Your Professional Advantages
The workplace values ambiverts possess aren’t theoretical, they show up in measurable outcomes. Research from McGill University’s Karl Moore reveals that among C-suite executives, 40% identify as extroverts, 40% as introverts, and 20% as true ambiverts. Yet that smaller percentage often demonstrates exceptional effectiveness because they can draw from a broader behavioral repertoire.
Communication Flexibility
Your ability to modulate between listening and speaking gives you a unique advantage in negotiations and conflict resolution. When colleagues or clients present passionate viewpoints, you can match their energy without overwhelming them. When someone needs space to think through complex problems, you naturally provide that without discomfort.
During merger negotiations at my agency, this flexibility proved invaluable. Early discussions required enthusiastic vision-casting about combined capabilities. Later stages demanded careful listening as both sides worked through concerns about culture integration and operational details. Switching between these modes felt natural, while colleagues who maintained consistent high energy or reserved analysis struggled to adjust as contexts shifted.

Empathy Across Personality Types
Because you understand both the pull toward social connection and the need for independent processing, you can genuinely relate to colleagues across the personality spectrum. This builds trust faster than simply trying to mirror others’ behavior.
When managing teams that included deeply introverted developers and highly extroverted account managers, I could anticipate what each group needed to perform well. The developers appreciated that I understood their preference for written communication and uninterrupted work blocks. The account managers valued that I enjoyed strategizing face-to-face and celebrating wins together. Neither interaction felt like a performance because I genuinely experienced both needs myself.
Situational Intelligence
Your ability to read environmental cues and adjust accordingly surpasses what more fixed personality types can achieve.
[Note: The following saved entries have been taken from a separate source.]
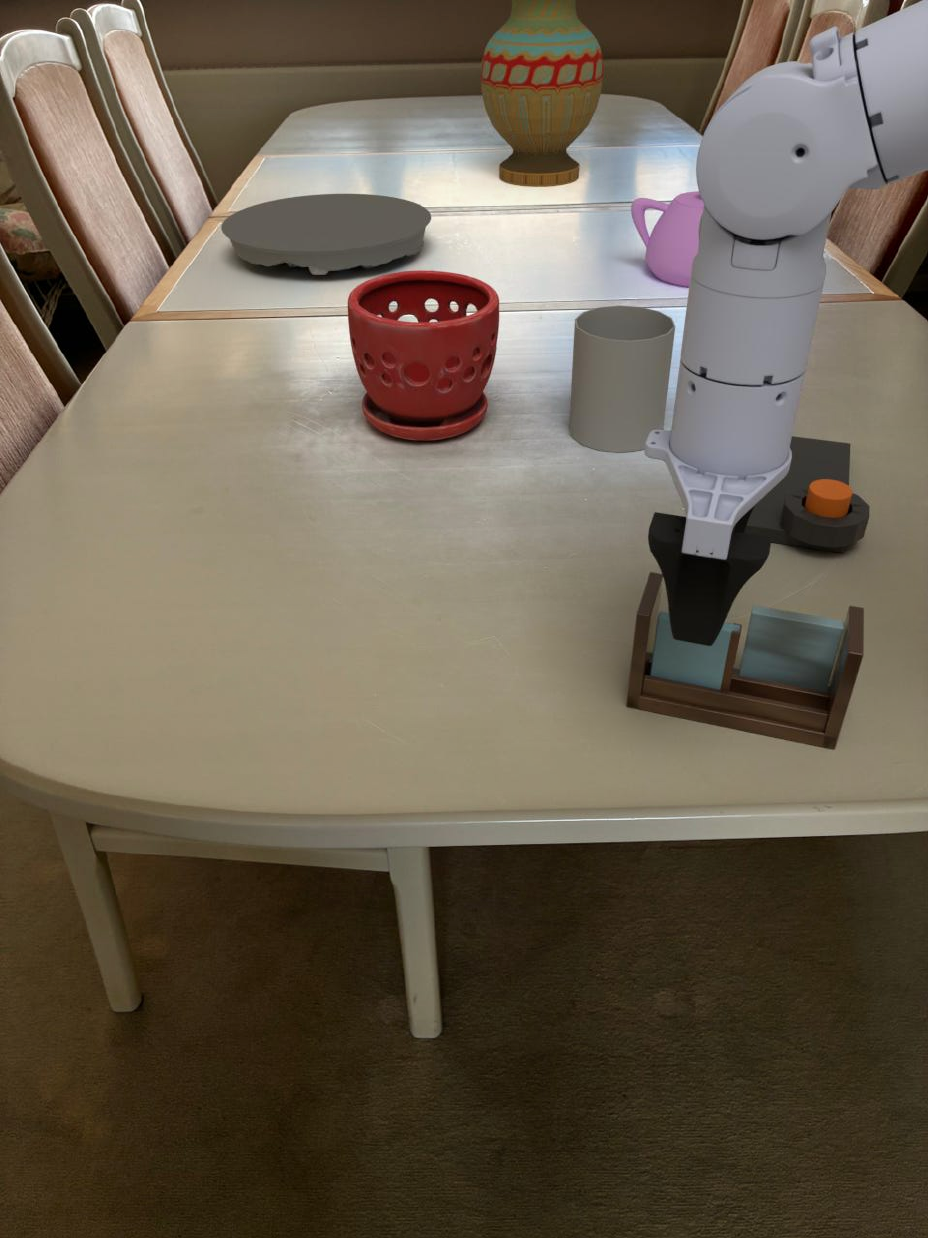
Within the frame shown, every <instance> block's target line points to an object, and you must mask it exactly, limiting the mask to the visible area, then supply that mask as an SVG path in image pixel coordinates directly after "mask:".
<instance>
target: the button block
mask: <svg viewBox="0 0 928 1238" xmlns="http://www.w3.org/2000/svg"><path fill="white" fill-rule="evenodd" d="M790 449H791V451H792V459H791V464H790V468H789V471H788V473H787V475H786V476H785V477H784V479H782V480H781V481H780V482H779V483H778V484H777V485H776V486H775V487H774V488H773V489H772V490H771V491H770V492H768V493H767V494H766V495H765V496H764V497H763V498H762V499H761V500H760V501H759V502H758V503H757V504H755V506H754V508H753V511H752V513H751V515H750V517H749V520H748V523H747V525H746V528H745V531H744V533H747V534H753V535H760V536H766V537H771V538H772V540H771V544H772V543H773V544H779V545H786V546H792V547H797V548H798V547H799V548H806V549H811V550H818V551H825V552H832V553H838V554H844V553H845V548H846V547H848V546H849V547H850V546H853V545H855V544H856V543H857V542H859V541H860V540H862V539H863V538H864V537H865V534H866V531H867V527H868V523H869V519H870V505H869V504H868V503H867V502H866V501H865V500H864V499H863V498H862V496H860V495H859V494H857V493H854V492H853V493H852V497H851V501H850V505H849V509H848V513H847V515H846V516H845V517H838V518H830V517H823V516H818V515H816V514H813V513H811V512H809V511H807V510H806V509H805V503H806V498H807V494H808V490H809V486H810V484H811V483H812V482H814V481H816V480H820V479H831V480H836V481H840V482H843V483H845V484H847V485H848V486H849V487H850V468H851V443H850V442H849V443H848V442H842V441H833V440H826V439H818V438H811V437H801V436H793V435H792V438H791V443H790Z"/></svg>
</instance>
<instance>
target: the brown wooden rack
mask: <svg viewBox="0 0 928 1238" xmlns="http://www.w3.org/2000/svg"><path fill="white" fill-rule="evenodd" d="M663 581H664V578H663V575H662V573H659V572H654V571H650V572H649V574H648V577H647V580H646V584H645V587H644V590H643V593H642V596H641V599H640V602H639V605H638V609H637V611H636V616H635V622H634V623H635V624H634V634H633V640H632V641H633V642H632V651H631V660H630V667H629V677H628V685H627V694H626V702H625V703H626V704H625V706H626V707H627V708H631V709H632V708H633V709H637V710H642V711H647V712H652V713H656V714H661V715H665V716H671V717H676V718H680V719H685V720H691V721H696V722H700V723H705V724H710V725H713V726H714V725H715V726H719V727H724V728H730V729H733V730H739V731H743V732H749V733H753V734H759V735H762V736H767V737H773V738H777V739H781V740H787V741H793V742H796V743H801V744H806V745H812V746H816V747H822V748H825V749H826V748H827V749H831V750H835V749H836V748H837V743H838V742H839V738H840V735H841V731H842V728H843V725H844V724H843V723H844V721H845V717H846V714H847V711H848V709H849V708H848V707H849V705H850V702H851V698H852V694H853V691H854V688H855V685H856V681H857V678H858V676H859V675H858V674H859V672H860V668H861V665H862V661H863V659H864V653H865V652H864V651H865V650H864V649H865V608H864V607H861V606H856V605H849V606H848V609H847V612H846V616H845V619H844V620H841V619H835V618H829V617H824V616H818V615H813V614H812V615H811V614H807V613H806V614H805V613H800V612H794V611H788V610H783V609H778V608H777V609H776V608H770V607H765V606H760V605H752V608H751V613H750V618H749V622H748V628H747V632H746V637H745V642H744V646H743V652H742V657H741V662H740V665H739V668H735V667H734V669H733V674H732V679H731V684H730V689H729V691H724V690H719V689H714V688H709V687H704V686H699V685H694V684H689V683H684V682H679V681H674V680H669V679H663V678H658V677H653V676H650V673H651V665H652V658H653V650H654V642H655V635H656V627H657V620H658V616H659V612H660V603H661V595H662V589H663Z"/></svg>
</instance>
You notice when a meeting needs redirecting, when a client is ready to make decisions, and when your team needs encouragement versus space.
This situational awareness extends to career decisions. You can evaluate opportunities based on actual task requirements rather than broad assumptions about what “your type” should pursue. Careers that balance independent analysis with client interaction naturally suit ambiverted working styles, but you’re not limited to obvious choices.
Practical Strategies for Workplace Success
Structure Your Energy Flow
Unlike introverts who primarily need recovery time after social interaction, or extroverts who seek constant stimulation, ambiverts benefit from alternating between engagement modes. Design your schedule to honor this rhythm rather than fighting it.
Early in my career, I made the mistake of booking back-to-back client meetings all morning, assuming I could handle the social demand because I wasn’t a “typical introvert.” By 2pm, my decision-making deteriorated and creativity flatlined. Once I started alternating client-facing work with independent strategy sessions, productivity increased noticeably. Two client meetings, then 90 minutes of solo work on campaign development, then another meeting produced better results than trying to power through five consecutive presentations.
Build your daily rhythm around natural energy patterns. Many ambiverts find morning social interaction energizing, prefer focused independent work during afternoon energy dips, then can handle collaborative work again in late afternoon. Experiment to discover what timing works for your specific pattern.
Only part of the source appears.